Required action - Copy every one of the rows below word for word, with nothing changed.

Data for this exercise -
Start of Block

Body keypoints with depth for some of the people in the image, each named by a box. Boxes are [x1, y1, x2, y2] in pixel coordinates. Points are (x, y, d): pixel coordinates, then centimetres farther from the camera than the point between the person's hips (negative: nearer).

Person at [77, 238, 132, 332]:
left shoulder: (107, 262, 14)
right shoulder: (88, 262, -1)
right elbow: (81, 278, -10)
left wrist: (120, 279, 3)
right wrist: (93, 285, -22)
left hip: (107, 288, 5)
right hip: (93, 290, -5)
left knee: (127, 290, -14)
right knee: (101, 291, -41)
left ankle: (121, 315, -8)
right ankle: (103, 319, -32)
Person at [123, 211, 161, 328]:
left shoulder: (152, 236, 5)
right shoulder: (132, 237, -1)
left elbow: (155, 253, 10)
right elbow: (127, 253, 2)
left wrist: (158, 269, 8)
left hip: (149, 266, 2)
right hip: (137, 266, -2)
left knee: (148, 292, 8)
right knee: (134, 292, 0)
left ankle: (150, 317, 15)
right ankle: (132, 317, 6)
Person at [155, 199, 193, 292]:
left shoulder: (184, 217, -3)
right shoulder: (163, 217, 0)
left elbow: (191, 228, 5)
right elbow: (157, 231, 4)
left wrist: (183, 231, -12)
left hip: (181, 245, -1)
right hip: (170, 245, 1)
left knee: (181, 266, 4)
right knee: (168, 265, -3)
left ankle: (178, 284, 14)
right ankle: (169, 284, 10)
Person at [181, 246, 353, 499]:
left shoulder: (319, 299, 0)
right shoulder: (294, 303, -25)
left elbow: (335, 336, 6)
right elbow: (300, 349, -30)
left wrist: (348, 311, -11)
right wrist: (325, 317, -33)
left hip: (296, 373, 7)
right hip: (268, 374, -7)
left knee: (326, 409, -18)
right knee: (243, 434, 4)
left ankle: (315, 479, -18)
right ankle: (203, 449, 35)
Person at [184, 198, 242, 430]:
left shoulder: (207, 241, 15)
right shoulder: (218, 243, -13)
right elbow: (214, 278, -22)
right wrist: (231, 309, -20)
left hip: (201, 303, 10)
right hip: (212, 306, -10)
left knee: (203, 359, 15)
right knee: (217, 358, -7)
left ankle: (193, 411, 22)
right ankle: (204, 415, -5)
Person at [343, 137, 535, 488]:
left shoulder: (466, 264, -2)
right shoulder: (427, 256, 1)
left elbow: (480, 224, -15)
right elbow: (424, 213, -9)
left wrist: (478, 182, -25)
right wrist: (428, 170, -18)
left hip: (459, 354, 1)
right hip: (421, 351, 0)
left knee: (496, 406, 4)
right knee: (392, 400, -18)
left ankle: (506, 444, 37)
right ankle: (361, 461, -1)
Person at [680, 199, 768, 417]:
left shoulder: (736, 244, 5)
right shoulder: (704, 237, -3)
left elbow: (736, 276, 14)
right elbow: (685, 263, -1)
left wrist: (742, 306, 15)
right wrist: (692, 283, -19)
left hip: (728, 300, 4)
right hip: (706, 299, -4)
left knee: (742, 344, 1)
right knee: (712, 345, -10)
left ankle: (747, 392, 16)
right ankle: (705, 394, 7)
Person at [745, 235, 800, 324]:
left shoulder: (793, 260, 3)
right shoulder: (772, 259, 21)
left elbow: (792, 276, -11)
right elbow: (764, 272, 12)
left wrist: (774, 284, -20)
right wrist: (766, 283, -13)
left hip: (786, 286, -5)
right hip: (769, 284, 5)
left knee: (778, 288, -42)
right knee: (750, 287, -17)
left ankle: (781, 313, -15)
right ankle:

End of Block

Response box -
Body keypoints with depth for some of the people in the image, each named by a box. Boxes are [x1, y1, x2, y2] in pixel coordinates. Points are (x, y, d): pixel coordinates, then centimetres farther from the camera than the point between the person's hips (negative: nearer).

Person at [77, 238, 132, 332]:
left shoulder: (107, 262, 14)
right shoulder: (88, 262, -1)
right elbow: (81, 278, -10)
left wrist: (120, 279, 3)
right wrist: (93, 285, -22)
left hip: (107, 288, 5)
right hip: (93, 290, -5)
left knee: (127, 290, -14)
right knee: (101, 291, -41)
left ankle: (121, 315, -8)
right ankle: (103, 319, -32)
Person at [123, 211, 161, 328]:
left shoulder: (152, 236, 5)
right shoulder: (132, 237, -1)
left elbow: (155, 253, 10)
right elbow: (127, 253, 2)
left wrist: (158, 269, 8)
left hip: (149, 266, 2)
right hip: (137, 266, -2)
left knee: (148, 292, 8)
right knee: (134, 292, 0)
left ankle: (150, 317, 15)
right ankle: (132, 317, 6)
Person at [155, 199, 193, 292]:
left shoulder: (184, 217, -3)
right shoulder: (163, 217, 0)
left elbow: (191, 228, 5)
right elbow: (157, 231, 4)
left wrist: (183, 231, -12)
left hip: (181, 245, -1)
right hip: (170, 245, 1)
left knee: (181, 266, 4)
right knee: (168, 265, -3)
left ankle: (178, 284, 14)
right ankle: (169, 284, 10)
Person at [181, 246, 353, 499]:
left shoulder: (319, 299, 0)
right shoulder: (294, 303, -25)
left elbow: (335, 336, 6)
right elbow: (300, 349, -30)
left wrist: (348, 311, -11)
right wrist: (325, 317, -33)
left hip: (296, 373, 7)
right hip: (268, 374, -7)
left knee: (326, 409, -18)
right knee: (243, 434, 4)
left ankle: (315, 479, -18)
right ankle: (203, 449, 35)
Person at [184, 198, 242, 430]:
left shoulder: (207, 241, 15)
right shoulder: (218, 243, -13)
right elbow: (214, 278, -22)
right wrist: (231, 309, -20)
left hip: (201, 303, 10)
right hip: (212, 306, -10)
left knee: (203, 359, 15)
right knee: (217, 358, -7)
left ankle: (193, 411, 22)
right ankle: (204, 415, -5)
Person at [343, 137, 535, 488]:
left shoulder: (466, 264, -2)
right shoulder: (427, 256, 1)
left elbow: (480, 224, -15)
right elbow: (424, 213, -9)
left wrist: (478, 182, -25)
right wrist: (428, 170, -18)
left hip: (459, 354, 1)
right hip: (421, 351, 0)
left knee: (496, 406, 4)
right knee: (392, 400, -18)
left ankle: (506, 444, 37)
right ankle: (361, 461, -1)
Person at [680, 199, 768, 417]:
left shoulder: (736, 244, 5)
right shoulder: (704, 237, -3)
left elbow: (736, 276, 14)
right elbow: (685, 263, -1)
left wrist: (742, 306, 15)
right wrist: (692, 283, -19)
left hip: (728, 300, 4)
right hip: (706, 299, -4)
left knee: (742, 344, 1)
right knee: (712, 345, -10)
left ankle: (747, 392, 16)
right ankle: (705, 394, 7)
Person at [745, 235, 800, 324]:
left shoulder: (793, 260, 3)
right shoulder: (772, 259, 21)
left elbow: (792, 276, -11)
right elbow: (764, 272, 12)
left wrist: (774, 284, -20)
right wrist: (766, 283, -13)
left hip: (786, 286, -5)
right hip: (769, 284, 5)
left knee: (778, 288, -42)
right knee: (750, 287, -17)
left ankle: (781, 313, -15)
right ankle:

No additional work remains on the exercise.